Do tempo em que entrevia o mundo a partir do alto dos bancos corridos do segundo balcão de um cinema de província, ficou-me uma colecção de cromos que reproduzia as mesmas fotografias dos actores de momento - Alain Delon, Romy Schneider, Sophia Loren, David Niven, Ingrid Bergman… -, emolduradas junto ao bar do velhinho Cine-Esplanada, onde numa noite de Verão vi a Ponte do Rio Kwai enquanto o céu era riscado por uma chuva de metoritos que se confundiam com o fogo das baterias japonesas que se abatia sobre os intrépidos prisioneiros de guerra britânicos.

Ficou-me, sobretudo, a memória de um tempo em que ir ao cinema era um acontecimento preparado com uma semana de antecedência. Primeiro, iamos em grupo de amigos ver os cartazes afixados nas vitrinas, na expectativa de haver um filme para maiores de doze anos; chegavam depois as tardes domingo com os seus filmes para maiores de doze: Ben-Hur, de William Wyler, O Tesouro da Sierra Madre e outros filmes de cowboys, Sangue no Deserto, de Anthony Mann, A Pousada da Sexta Felicidade, de Mark Robson, uns policiais alemães com o Peter van Eyck, as comédias da série Com jeito vai e tantos outros filmes que me fizeram rir, chorar, revoltar. Mas o que era bom mesmo era ir ao cinema: comprar o bilhete com as economias da semana, receber o programa, ouvir o going e ali ficar na penumbra, entre amigos, vivendo as aventuras daqueles heróis tão próximos de mim que até os guardava numa caderneta de cromos na gaveta da minha mesa-de-cabeceira.

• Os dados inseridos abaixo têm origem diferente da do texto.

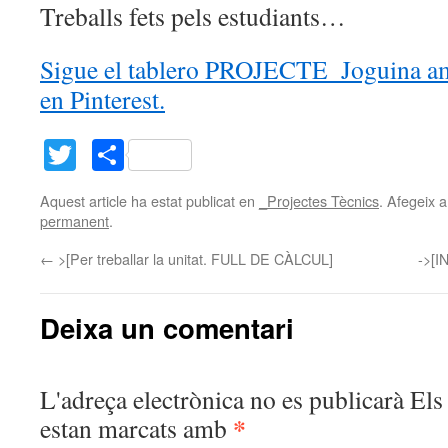
Treballs fets pels estudiants…
Sigue el tablero PROJECTE_Joguina am
en Pinterest.
Twitter
Comparteix
Aquest article ha estat publicat en
_Projectes Tècnics
. Afegeix a
permanent
.
←
>[Per treballar la unitat. FULL DE CÀLCUL]
->[I
Deixa un comentari
L'adreça electrònica no es publicarà
Els 
*
estan marcats amb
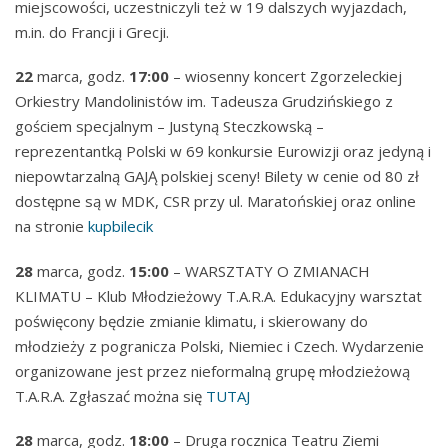
miejscowości, uczestniczyli też w 19 dalszych wyjazdach,
m.in. do Francji i Grecji.
22
marca, godz.
17:00
– wiosenny koncert Zgorzeleckiej
Orkiestry Mandolinistów im. Tadeusza Grudzińskiego z
gościem specjalnym – Justyną Steczkowską –
reprezentantką Polski w 69 konkursie Eurowizji oraz jedyną i
niepowtarzalną GAJĄ polskiej sceny! Bilety w cenie od 80 zł
dostępne są w MDK, CSR przy ul. Maratońskiej oraz online
na stronie
kupbilecik
28
marca, godz.
15:00
– WARSZTATY O ZMIANACH
KLIMATU – Klub Młodzieżowy T.A.R.A. Edukacyjny warsztat
poświęcony będzie zmianie klimatu, i skierowany do
młodzieży z pogranicza Polski, Niemiec i Czech. Wydarzenie
organizowane jest przez nieformalną grupę młodzieżową
T.A.R.A. Zgłaszać można się
TUTAJ
28
marca, godz.
18:00
– Druga rocznica Teatru Ziemi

Ia muito ao cinema nesse tempo. E continuei a ir quando vi alargadas as minhas possibilidade de escolha aos filmes para maiores de dezassete. Veio, a seguir, a actividade cine-clubista, na Sala do Boa-Esperança, e com ela o cinema de autor cujas reposições me deram outra consciência de mim e do mundo: Orson Welles, Billy Wilder, Elia Kasan, Jean Luc-Godard, Michelangelo Antonioni, Ingmar Bergman…

Depois, apesar das novas salas que, entretanto, abriram na cidade, a matéria das suas telas foi ficando puída. Mas esta tarde, enquanto aguardava na sala maior do teatro de Portimão, cheia de um público romântico, o going que anunciava o apagar das luzes e o início do filme "Mistérios de Lisboa", de Raúl Ruiz, não pude deixar de pensar que, afinal, um certo cinema cintilante ainda é possível e que, entrevistas as coisas com o optimismo necessário para afrontarmos o mundo que aí está, talvez ainda haja redenção para nós espectadores românticos à deriva num mundo sem romantismos.